_PAGE EXTRACT_
'''

Download our guide and see the power of Honeycomb + OpenTelemetry together.
OpenTelemetry is a big, big project. It’s so big, in fact, that it can be hard to know what part you’re talking about when you’re talking about it! One particular critique I’ve seen going around recently, though, is about how OpenTelemetry is just ‘three pillars’ all over again. Reader, this could not be further from the truth, and I want to spend some time on why.
What are “three pillars,” anyway?
Let’s get it out of the way: when people talk about “three pillars,” it’s usually in a pejorative sense. Someone’s about to tell you that the way you’re doing things is wrong, because of some narrowly constructed set of criteria and circumstances that they’ve built up in their mind.
Let’s tease it apart then, yeah? “Three pillars” is generally used to refer to the idea of three separate telemetry signals—metrics, logs, and traces. These three signals have different structure, semantics, and use cases, and they’re typically viewed in isolation from one another.
The eagle-eyed amongst you might have noticed a clever rhetorical trick I just employed in that last statement. I made an implicit comparison between the telemetry and the workflow, conflating the two of them. This is a pretty common argument, especially in the observability world. The reason it has so much staying power is because it maps well to people’s experiences of using telemetry data, though. You use metrics in a different way than you use logs, and you use traces in a different way than you use metrics.

'''

_SUPPLIED DATA_
'''

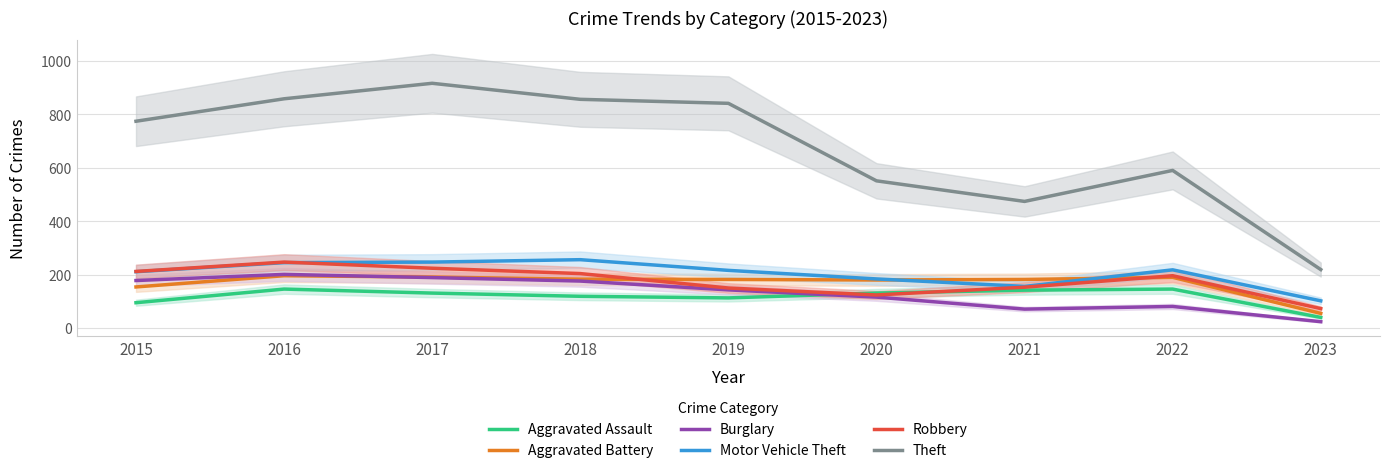

True or false: Theft has more than 0 points higher than both neighbors.

True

'''

_THINGS TO DO_
1. Return the part of the OpenTelemetry article starting with "Let’s get it" and going on through "from one another.".
2. Carry the OpenTelemetry article forward from its final sentence.

_TASK RESPONSES_
1.
Let’s get it out of the way: when people talk about “three pillars,” it’s usually in a pejorative sense. Someone’s about to tell you that the way you’re doing things is wrong, because of some narrowly constructed set of criteria and circumstances that they’ve built up in their mind.
Let’s tease it apart then, yeah? “Three pillars” is generally used to refer to the idea of three separate telemetry signals—metrics, logs, and traces. These three signals have different structure, semantics, and use cases, and they’re typically viewed in isolation from one another.

2.
For years, this separation has been more or less enforced by the tools we’ve built as an industry to consume and analyze this data. Metric workflows usually center around alerts, log workflows center around search, and trace workflows center around the end-to-end visualization of a request. I would argue that for the most part, this is how most people tend to see the broad contours of the observability space.
Watch Austin’s webinar, The Director’s Guide to Observability: Leveraging OpenTelemetry for Success.
What does the “three pillars” world look like?
OpenTelemetry is, clearly, oriented around creating these same “three pillars” signals of metrics, logs, and traces. I don’t think I’d blame you for looking at it and saying that it’s just rehashing the same things that have come before. What I want to do now, though, is tease apart the difference between a signal and a workflow. Bear with me for a minute, and this will start to make sense.
When you create a log statement, what are you actually doing? What does that log statement represent? Fundamentally, it’s a human-readable representation of system state at an instantaneous moment in time. An event occurred, here’s what that event was. This works great at first, until you have more than one person involved in your software. Now, you need ways to structure that event and make it legible to many consumers—other people on your team, end users, system operators, security teams, etc. Structured logs to the rescue! Instead of haphazard strings, you can emit nicely formatted JSON objects with known keys and values.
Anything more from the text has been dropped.